Dataset items
>>>

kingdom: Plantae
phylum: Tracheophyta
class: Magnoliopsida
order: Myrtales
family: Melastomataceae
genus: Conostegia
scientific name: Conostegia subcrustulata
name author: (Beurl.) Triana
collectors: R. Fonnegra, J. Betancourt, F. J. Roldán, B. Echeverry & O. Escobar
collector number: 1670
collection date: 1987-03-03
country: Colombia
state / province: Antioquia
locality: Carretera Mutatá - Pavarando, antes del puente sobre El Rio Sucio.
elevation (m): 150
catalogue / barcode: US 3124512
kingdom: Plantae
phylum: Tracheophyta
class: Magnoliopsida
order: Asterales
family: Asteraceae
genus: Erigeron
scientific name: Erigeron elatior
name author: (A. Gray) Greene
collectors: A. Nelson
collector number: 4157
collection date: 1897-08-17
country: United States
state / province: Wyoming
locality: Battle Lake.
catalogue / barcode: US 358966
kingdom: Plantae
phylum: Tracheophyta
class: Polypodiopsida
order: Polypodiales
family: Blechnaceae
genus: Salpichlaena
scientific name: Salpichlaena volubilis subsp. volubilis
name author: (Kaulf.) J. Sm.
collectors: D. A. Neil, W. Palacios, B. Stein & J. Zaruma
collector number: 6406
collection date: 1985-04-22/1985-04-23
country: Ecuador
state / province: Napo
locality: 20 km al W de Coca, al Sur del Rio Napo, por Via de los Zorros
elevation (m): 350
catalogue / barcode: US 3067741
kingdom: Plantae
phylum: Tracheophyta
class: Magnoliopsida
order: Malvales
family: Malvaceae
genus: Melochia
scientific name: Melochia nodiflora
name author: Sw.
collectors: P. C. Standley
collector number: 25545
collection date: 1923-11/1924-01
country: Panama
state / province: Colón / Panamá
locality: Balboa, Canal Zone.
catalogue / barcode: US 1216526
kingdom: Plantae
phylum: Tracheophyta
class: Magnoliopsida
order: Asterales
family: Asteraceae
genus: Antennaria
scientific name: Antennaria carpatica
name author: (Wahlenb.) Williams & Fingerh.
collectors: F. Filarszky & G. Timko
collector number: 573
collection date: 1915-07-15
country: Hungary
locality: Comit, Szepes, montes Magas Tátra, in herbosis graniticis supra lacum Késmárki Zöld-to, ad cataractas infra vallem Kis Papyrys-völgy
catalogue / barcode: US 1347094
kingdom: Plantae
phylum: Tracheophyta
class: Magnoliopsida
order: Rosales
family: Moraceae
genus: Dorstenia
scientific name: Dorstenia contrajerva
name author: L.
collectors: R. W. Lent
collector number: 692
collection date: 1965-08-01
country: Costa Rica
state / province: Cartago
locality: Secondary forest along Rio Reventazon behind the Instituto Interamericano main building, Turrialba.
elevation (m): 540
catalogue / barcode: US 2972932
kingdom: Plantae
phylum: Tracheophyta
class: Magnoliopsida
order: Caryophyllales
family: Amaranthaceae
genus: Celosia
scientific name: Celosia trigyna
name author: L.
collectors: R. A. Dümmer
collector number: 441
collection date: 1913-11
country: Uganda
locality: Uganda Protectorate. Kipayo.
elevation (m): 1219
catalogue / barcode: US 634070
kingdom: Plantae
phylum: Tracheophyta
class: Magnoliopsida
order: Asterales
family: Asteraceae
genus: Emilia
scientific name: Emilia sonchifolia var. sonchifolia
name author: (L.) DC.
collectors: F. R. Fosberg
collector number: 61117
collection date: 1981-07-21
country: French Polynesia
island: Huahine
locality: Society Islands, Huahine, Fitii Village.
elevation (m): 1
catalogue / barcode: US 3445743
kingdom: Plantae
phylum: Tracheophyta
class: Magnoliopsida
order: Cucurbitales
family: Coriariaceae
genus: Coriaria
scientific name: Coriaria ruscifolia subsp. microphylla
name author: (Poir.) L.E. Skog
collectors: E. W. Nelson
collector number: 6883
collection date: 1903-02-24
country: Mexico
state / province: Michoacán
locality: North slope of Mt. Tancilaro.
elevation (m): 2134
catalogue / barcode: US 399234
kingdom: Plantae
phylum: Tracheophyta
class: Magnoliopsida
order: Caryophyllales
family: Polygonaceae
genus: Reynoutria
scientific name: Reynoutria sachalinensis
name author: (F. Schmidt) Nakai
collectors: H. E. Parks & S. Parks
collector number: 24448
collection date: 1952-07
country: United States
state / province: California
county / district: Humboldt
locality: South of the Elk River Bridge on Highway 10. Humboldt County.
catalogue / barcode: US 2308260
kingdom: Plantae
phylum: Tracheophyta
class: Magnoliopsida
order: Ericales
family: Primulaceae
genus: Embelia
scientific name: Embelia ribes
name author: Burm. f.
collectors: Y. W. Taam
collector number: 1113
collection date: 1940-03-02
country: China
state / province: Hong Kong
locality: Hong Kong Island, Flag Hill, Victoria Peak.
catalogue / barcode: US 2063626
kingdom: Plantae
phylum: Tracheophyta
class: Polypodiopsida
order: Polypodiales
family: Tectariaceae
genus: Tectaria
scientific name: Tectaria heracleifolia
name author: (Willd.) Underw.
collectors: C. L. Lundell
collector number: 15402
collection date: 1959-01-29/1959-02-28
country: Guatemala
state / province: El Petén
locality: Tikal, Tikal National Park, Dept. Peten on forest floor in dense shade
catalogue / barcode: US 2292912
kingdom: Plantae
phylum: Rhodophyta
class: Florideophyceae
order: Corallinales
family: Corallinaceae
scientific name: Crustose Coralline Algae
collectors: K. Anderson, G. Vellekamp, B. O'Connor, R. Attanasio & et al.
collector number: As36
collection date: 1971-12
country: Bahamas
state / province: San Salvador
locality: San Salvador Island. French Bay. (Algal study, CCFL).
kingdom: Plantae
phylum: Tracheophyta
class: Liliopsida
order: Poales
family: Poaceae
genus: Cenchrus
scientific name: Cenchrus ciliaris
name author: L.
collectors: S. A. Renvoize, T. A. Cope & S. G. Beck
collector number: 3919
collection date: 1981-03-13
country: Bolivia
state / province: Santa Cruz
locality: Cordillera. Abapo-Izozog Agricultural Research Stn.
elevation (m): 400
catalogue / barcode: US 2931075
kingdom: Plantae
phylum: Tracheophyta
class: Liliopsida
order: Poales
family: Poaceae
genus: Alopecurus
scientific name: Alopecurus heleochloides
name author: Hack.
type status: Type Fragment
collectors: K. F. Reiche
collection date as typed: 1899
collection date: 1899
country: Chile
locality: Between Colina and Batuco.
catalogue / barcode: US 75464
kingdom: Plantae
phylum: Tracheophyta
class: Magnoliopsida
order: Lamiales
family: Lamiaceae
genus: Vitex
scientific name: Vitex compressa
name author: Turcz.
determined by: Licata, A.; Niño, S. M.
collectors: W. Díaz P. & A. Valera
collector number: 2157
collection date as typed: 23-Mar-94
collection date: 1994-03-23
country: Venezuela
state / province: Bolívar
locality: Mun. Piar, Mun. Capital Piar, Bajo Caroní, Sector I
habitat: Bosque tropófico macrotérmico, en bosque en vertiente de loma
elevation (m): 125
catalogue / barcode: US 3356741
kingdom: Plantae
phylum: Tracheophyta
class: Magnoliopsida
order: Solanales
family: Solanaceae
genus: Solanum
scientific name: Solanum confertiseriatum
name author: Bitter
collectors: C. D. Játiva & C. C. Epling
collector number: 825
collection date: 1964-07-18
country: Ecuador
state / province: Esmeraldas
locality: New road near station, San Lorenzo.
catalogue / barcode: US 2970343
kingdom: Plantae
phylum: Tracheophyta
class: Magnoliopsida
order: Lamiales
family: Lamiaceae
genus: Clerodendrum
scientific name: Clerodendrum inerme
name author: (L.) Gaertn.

<<<

- _EXERCISE PROMPT_
Put every line of the records into a numbered list, leaving out any blank lines.

- _EXERCISE ANSWER_
1. kingdom: Plantae
2. phylum: Tracheophyta
3. class: Magnoliopsida
4. order: Myrtales
5. family: Melastomataceae
6. genus: Conostegia
7. scientific name: Conostegia subcrustulata
8. name author: (Beurl.) Triana
9. collectors: R. Fonnegra, J. Betancourt, F. J. Roldán, B. Echeverry & O. Escobar
10. collector number: 1670
11. collection date: 1987-03-03
12. country: Colombia
13. state / province: Antioquia
14. locality: Carretera Mutatá - Pavarando, antes del puente sobre El Rio Sucio.
15. elevation (m): 150
16. catalogue / barcode: US 3124512
17. kingdom: Plantae
18. phylum: Tracheophyta
19. class: Magnoliopsida
20. order: Asterales
21. family: Asteraceae
22. genus: Erigeron
23. scientific name: Erigeron elatior
24. name author: (A. Gray) Greene
25. collectors: A. Nelson
26. collector number: 4157
27. collection date: 1897-08-17
28. country: United States
29. state / province: Wyoming
30. locality: Battle Lake.
31. catalogue / barcode: US 358966
32. kingdom: Plantae
33. phylum: Tracheophyta
34. class: Polypodiopsida
35. order: Polypodiales
36. family: Blechnaceae
37. genus: Salpichlaena
38. scientific name: Salpichlaena volubilis subsp. volubilis
39. name author: (Kaulf.) J. Sm.
40. collectors: D. A. Neil, W. Palacios, B. Stein & J. Zaruma
41. collector number: 6406
42. collection date: 1985-04-22/1985-04-23
43. country: Ecuador
44. state / province: Napo
45. locality: 20 km al W de Coca, al Sur del Rio Napo, por Via de los Zorros
46. elevation (m): 350
47. catalogue / barcode: US 3067741
48. kingdom: Plantae
49. phylum: Tracheophyta
50. class: Magnoliopsida
51. order: Malvales
52. family: Malvaceae
53. genus: Melochia
54. scientific name: Melochia nodiflora
55. name author: Sw.
56. collectors: P. C. Standley
57. collector number: 25545
58. collection date: 1923-11/1924-01
59. country: Panama
60. state / province: Colón / Panamá
61. locality: Balboa, Canal Zone.
62. catalogue / barcode: US 1216526
63. kingdom: Plantae
64. phylum: Tracheophyta
65. class: Magnoliopsida
66. order: Asterales
67. family: Asteraceae
68. genus: Antennaria
69. scientific name: Antennaria carpatica
70. name author: (Wahlenb.) Williams & Fingerh.
71. collectors: F. Filarszky & G. Timko
72. collector number: 573
73. collection date: 1915-07-15
74. country: Hungary
75. locality: Comit, Szepes, montes Magas Tátra, in herbosis graniticis supra lacum Késmárki Zöld-to, ad cataractas infra vallem Kis Papyrys-völgy
76. catalogue / barcode: US 1347094
77. kingdom: Plantae
78. phylum: Tracheophyta
79. class: Magnoliopsida
80. order: Rosales
81. family: Moraceae
82. genus: Dorstenia
83. scientific name: Dorstenia contrajerva
84. name author: L.
85. collectors: R. W. Lent
86. collector number: 692
87. collection date: 1965-08-01
88. country: Costa Rica
89. state / province: Cartago
90. locality: Secondary forest along Rio Reventazon behind the Instituto Interamericano main building, Turrialba.
91. elevation (m): 540
92. catalogue / barcode: US 2972932
93. kingdom: Plantae
94. phylum: Tracheophyta
95. class: Magnoliopsida
96. order: Caryophyllales
97. family: Amaranthaceae
98. genus: Celosia
99. scientific name: Celosia trigyna
100. name author: L.
101. collectors: R. A. Dümmer
102. collector number: 441
103. collection date: 1913-11
104. country: Uganda
105. locality: Uganda Protectorate. Kipayo.
106. elevation (m): 1219
107. catalogue / barcode: US 634070
108. kingdom: Plantae
109. phylum: Tracheophyta
110. class: Magnoliopsida
111. order: Asterales
112. family: Asteraceae
113. genus: Emilia
114. scientific name: Emilia sonchifolia var. sonchifolia
115. name author: (L.) DC.
116. collectors: F. R. Fosberg
117. collector number: 61117
118. collection date: 1981-07-21
119. country: French Polynesia
120. island: Huahine
121. locality: Society Islands, Huahine, Fitii Village.
122. elevation (m): 1
123. catalogue / barcode: US 3445743
124. kingdom: Plantae
125. phylum: Tracheophyta
126. class: Magnoliopsida
127. order: Cucurbitales
128. family: Coriariaceae
129. genus: Coriaria
130. scientific name: Coriaria ruscifolia subsp. microphylla
131. name author: (Poir.) L.E. Skog
132. collectors: E. W. Nelson
133. collector number: 6883
134. collection date: 1903-02-24
135. country: Mexico
136. state / province: Michoacán
137. locality: North slope of Mt. Tancilaro.
138. elevation (m): 2134
139. catalogue / barcode: US 399234
140. kingdom: Plantae
141. phylum: Tracheophyta
142. class: Magnoliopsida
143. order: Caryophyllales
144. family: Polygonaceae
145. genus: Reynoutria
146. scientific name: Reynoutria sachalinensis
147. name author: (F. Schmidt) Nakai
148. collectors: H. E. Parks & S. Parks
149. collector number: 24448
150. collection date: 1952-07
151. country: United States
152. state / province: California
153. county / district: Humboldt
154. locality: South of the Elk River Bridge on Highway 10. Humboldt County.
155. catalogue / barcode: US 2308260
156. kingdom: Plantae
157. phylum: Tracheophyta
158. class: Magnoliopsida
159. order: Ericales
160. family: Primulaceae
161. genus: Embelia
162. scientific name: Embelia ribes
163. name author: Burm. f.
164. collectors: Y. W. Taam
165. collector number: 1113
166. collection date: 1940-03-02
167. country: China
168. state / province: Hong Kong
169. locality: Hong Kong Island, Flag Hill, Victoria Peak.
170. catalogue / barcode: US 2063626
171. kingdom: Plantae
172. phylum: Tracheophyta
173. class: Polypodiopsida
174. order: Polypodiales
175. family: Tectariaceae
176. genus: Tectaria
177. scientific name: Tectaria heracleifolia
178. name author: (Willd.) Underw.
179. collectors: C. L. Lundell
180. collector number: 15402
181. collection date: 1959-01-29/1959-02-28
182. country: Guatemala
183. state / province: El Petén
184. locality: Tikal, Tikal National Park, Dept. Peten on forest floor in dense shade
185. catalogue / barcode: US 2292912
186. kingdom: Plantae
187. phylum: Rhodophyta
188. class: Florideophyceae
189. order: Corallinales
190. family: Corallinaceae
191. scientific name: Crustose Coralline Algae
192. collectors: K. Anderson, G. Vellekamp, B. O'Connor, R. Attanasio & et al.
193. collector number: As36
194. collection date: 1971-12
195. country: Bahamas
196. state / province: San Salvador
197. locality: San Salvador Island. French Bay. (Algal study, CCFL).
198. kingdom: Plantae
199. phylum: Tracheophyta
200. class: Liliopsida
201. order: Poales
202. family: Poaceae
203. genus: Cenchrus
204. scientific name: Cenchrus ciliaris
205. name author: L.
206. collectors: S. A. Renvoize, T. A. Cope & S. G. Beck
207. collector number: 3919
208. collection date: 1981-03-13
209. country: Bolivia
210. state / province: Santa Cruz
211. locality: Cordillera. Abapo-Izozog Agricultural Research Stn.
212. elevation (m): 400
213. catalogue / barcode: US 2931075
214. kingdom: Plantae
215. phylum: Tracheophyta
216. class: Liliopsida
217. order: Poales
218. family: Poaceae
219. genus: Alopecurus
220. scientific name: Alopecurus heleochloides
221. name author: Hack.
222. type status: Type Fragment
223. collectors: K. F. Reiche
224. collection date as typed: 1899
225. collection date: 1899
226. country: Chile
227. locality: Between Colina and Batuco.
228. catalogue / barcode: US 75464
229. kingdom: Plantae
230. phylum: Tracheophyta
231. class: Magnoliopsida
232. order: Lamiales
233. family: Lamiaceae
234. genus: Vitex
235. scientific name: Vitex compressa
236. name author: Turcz.
237. determined by: Licata, A.; Niño, S. M.
238. collectors: W. Díaz P. & A. Valera
239. collector number: 2157
240. collection date as typed: 23-Mar-94
241. collection date: 1994-03-23
242. country: Venezuela
243. state / province: Bolívar
244. locality: Mun. Piar, Mun. Capital Piar, Bajo Caroní, Sector I
245. habitat: Bosque tropófico macrotérmico, en bosque en vertiente de loma
246. elevation (m): 125
247. catalogue / barcode: US 3356741
248. kingdom: Plantae
249. phylum: Tracheophyta
250. class: Magnoliopsida
251. order: Solanales
252. family: Solanaceae
253. genus: Solanum
254. scientific name: Solanum confertiseriatum
255. name author: Bitter
256. collectors: C. D. Játiva & C. C. Epling
257. collector number: 825
258. collection date: 1964-07-18
259. country: Ecuador
260. state / province: Esmeraldas
261. locality: New road near station, San Lorenzo.
262. catalogue / barcode: US 2970343
263. kingdom: Plantae
264. phylum: Tracheophyta
265. class: Magnoliopsida
266. order: Lamiales
267. family: Lamiaceae
268. genus: Clerodendrum
269. scientific name: Clerodendrum inerme
270. name author: (L.) Gaertn.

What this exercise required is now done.